[Opening TEXT section]

Body also calls for life bans for doping
UK Athletics has called for a lifetime ban for any athlete who is found guilty of a serious doping offence.
It is part of what the governing body in the UK is calling "a manifesto for clean athletics".
There is also a call for a new set of world records to be introduced based on the "clean athletics" era.
UK Athletics set out their proposals in a set of bullet points:
• WADA should maintain a public global register of all drugs tests so that the times and places of tests undertaken by all athletes are open to scrutiny.
• If the above is not introduced swiftly by WADA, UK Sport should mandate all lottery-funded athletes in Great Britain to have their tests available on a public register maintained by UKAD. Non lottery-funded athletes in the UK should be invited to join the register.
• A call to WADA and UKAD to investigate the implications of publishing a register of missed tests. Also to review the efficacy of the current ‘three strikes’ system with a view to lengthening the measurement period to 18 months or two years
• The pool of athletes subject to testing, both in the UK and worldwide, should be deepened. Also, there should be an increase in out-of-competition testing for all athletes.
• WADA should review and strengthen the process around the granting of Therapeutic Use Exemptions to athletes.
• The IAAF should insist that all athletes competing in world championships have a valid blood/biological passport and have been subject to a predetermined number of in-competition and out-of-competition tests in the twelve months preceding the competition. This should be in place for at least the top 10 leading athletics nations by the 2017 World Championships. Once established this blood/biological passport should become an athlete prerequisite for all major international competitions.

[Closing TEXT section]

EXERCISE GOAL:
According to the doping proposals text, what penalty does UK Athletics want for an athlete found guilty of a serious doping offence?

[Opening STUDY MATERIAL section]

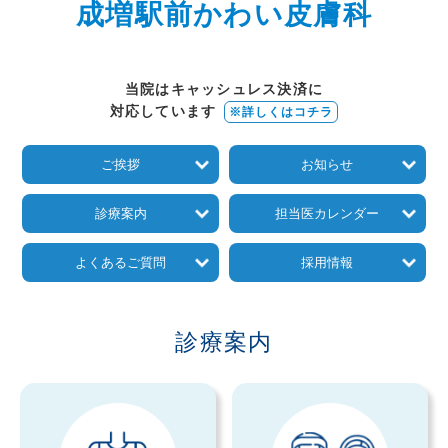
成増駅前かわい皮膚科
症状から探す
当院はキャッシュレス決済に
治療方法から探す
対応しています
※詳しくはコチラ
▼
料金表
ご挨拶
お知らせ
保険診療
自由診療
診療案内
担当医カレンダー
よくあるご質問
採用情報
▼
医師紹介
ご挨拶
院長ブログ
診療案内
▼
クリニック紹介
当院の特徴
院内写真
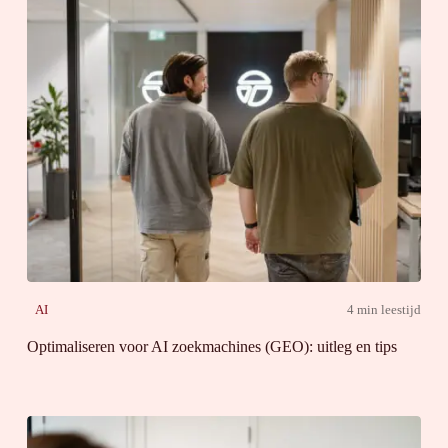
AI
4 min leestijd
Optimaliseren voor AI zoekmachines (GEO): uitleg en tips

[Closing STUDY MATERIAL section]

RESULT:
A lifetime ban.